*What you should do*: Transcribe the listing below only from the line with "Mass | Mass |" up to and including the line with "4.00pm | Mass |".
════════
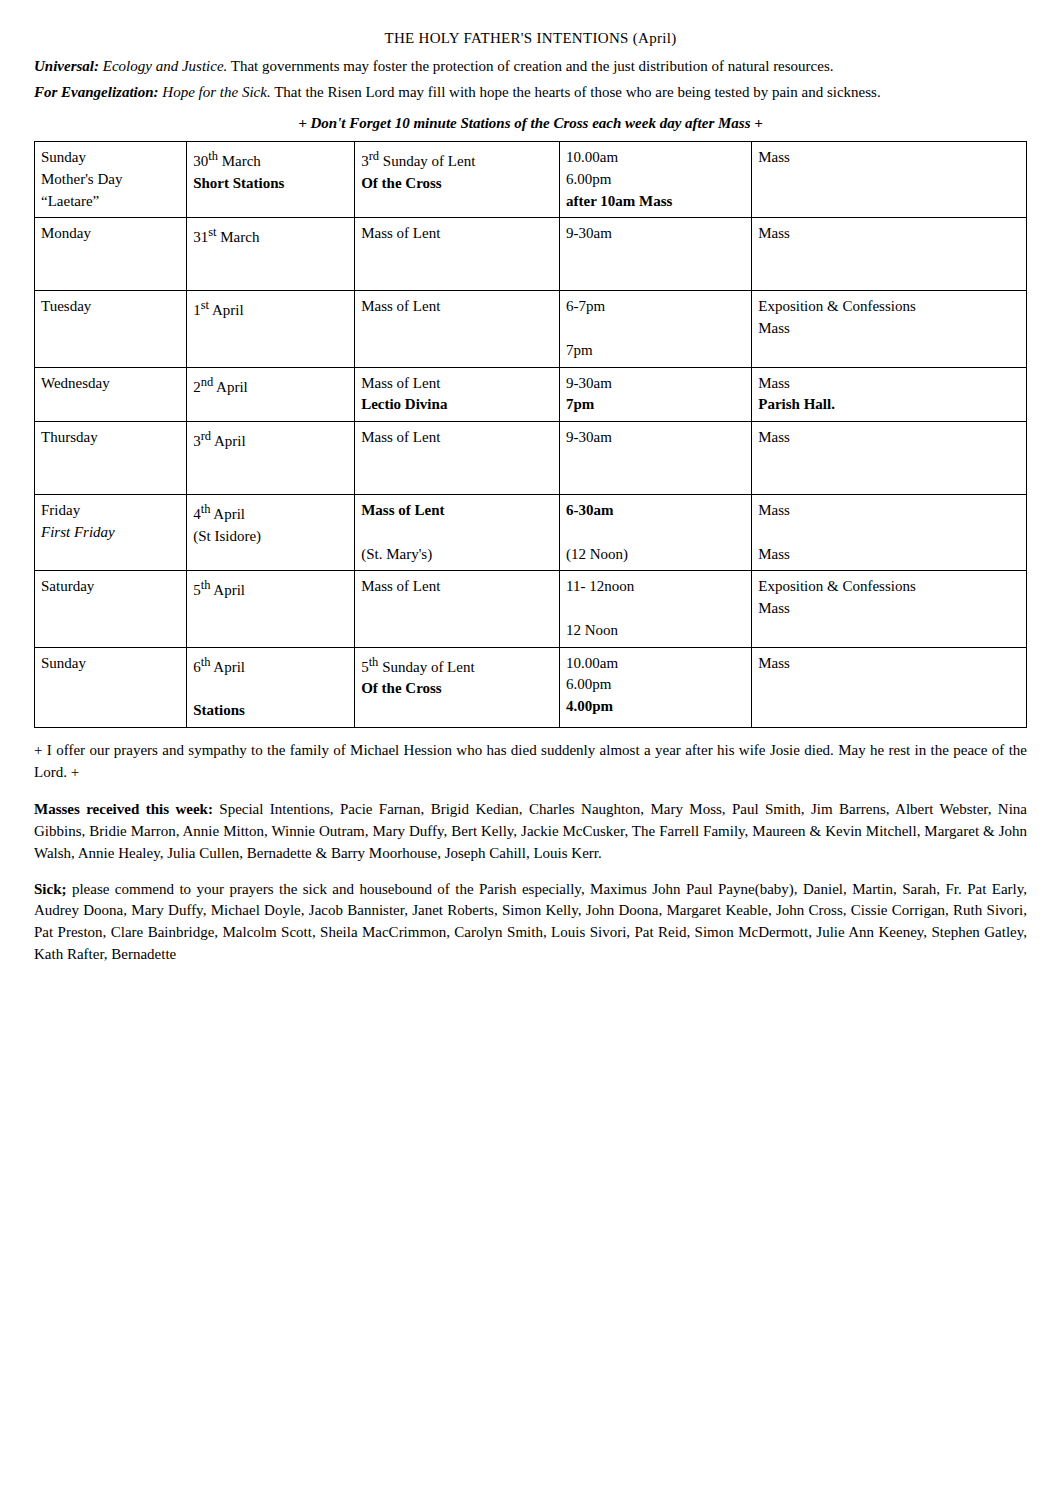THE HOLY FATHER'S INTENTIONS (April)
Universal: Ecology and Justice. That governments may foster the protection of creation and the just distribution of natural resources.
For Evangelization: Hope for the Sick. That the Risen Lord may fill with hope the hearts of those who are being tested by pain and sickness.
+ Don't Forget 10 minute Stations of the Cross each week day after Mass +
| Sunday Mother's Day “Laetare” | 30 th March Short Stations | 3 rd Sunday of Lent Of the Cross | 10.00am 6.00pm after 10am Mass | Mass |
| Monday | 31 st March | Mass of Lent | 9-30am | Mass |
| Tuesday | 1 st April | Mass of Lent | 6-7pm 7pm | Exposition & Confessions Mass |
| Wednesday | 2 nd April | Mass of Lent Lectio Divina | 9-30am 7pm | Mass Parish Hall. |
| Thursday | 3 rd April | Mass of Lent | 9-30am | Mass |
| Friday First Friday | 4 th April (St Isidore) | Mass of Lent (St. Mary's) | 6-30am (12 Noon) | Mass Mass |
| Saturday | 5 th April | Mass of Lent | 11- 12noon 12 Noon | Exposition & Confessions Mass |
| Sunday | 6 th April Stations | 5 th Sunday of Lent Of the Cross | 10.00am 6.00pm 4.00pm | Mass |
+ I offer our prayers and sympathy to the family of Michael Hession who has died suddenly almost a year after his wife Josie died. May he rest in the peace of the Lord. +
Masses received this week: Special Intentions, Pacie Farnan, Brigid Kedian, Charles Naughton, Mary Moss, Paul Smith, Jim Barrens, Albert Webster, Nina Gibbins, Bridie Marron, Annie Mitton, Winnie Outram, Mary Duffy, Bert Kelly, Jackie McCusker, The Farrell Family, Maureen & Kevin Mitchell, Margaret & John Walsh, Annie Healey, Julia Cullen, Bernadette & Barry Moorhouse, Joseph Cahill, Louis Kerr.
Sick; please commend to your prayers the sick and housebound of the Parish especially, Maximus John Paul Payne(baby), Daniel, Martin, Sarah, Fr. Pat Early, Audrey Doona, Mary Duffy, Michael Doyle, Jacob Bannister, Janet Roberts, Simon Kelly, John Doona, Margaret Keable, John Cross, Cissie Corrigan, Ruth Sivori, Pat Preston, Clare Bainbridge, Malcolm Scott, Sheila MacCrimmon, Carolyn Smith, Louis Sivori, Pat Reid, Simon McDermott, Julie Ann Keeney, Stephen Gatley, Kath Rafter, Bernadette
════════
*Output of the task*:
| Sunday Mother's Day “Laetare” | 30 th March Short Stations | 3 rd Sunday of Lent Of the Cross | 10.00am 6.00pm after 10am Mass | Mass |
| Monday | 31 st March | Mass of Lent | 9-30am | Mass |
| Tuesday | 1 st April | Mass of Lent | 6-7pm 7pm | Exposition & Confessions Mass |
| Wednesday | 2 nd April | Mass of Lent Lectio Divina | 9-30am 7pm | Mass Parish Hall. |
| Thursday | 3 rd April | Mass of Lent | 9-30am | Mass |
| Friday First Friday | 4 th April (St Isidore) | Mass of Lent (St. Mary's) | 6-30am (12 Noon) | Mass Mass |
| Saturday | 5 th April | Mass of Lent | 11- 12noon 12 Noon | Exposition & Confessions Mass |
| Sunday | 6 th April Stations | 5 th Sunday of Lent Of the Cross | 10.00am 6.00pm 4.00pm | Mass |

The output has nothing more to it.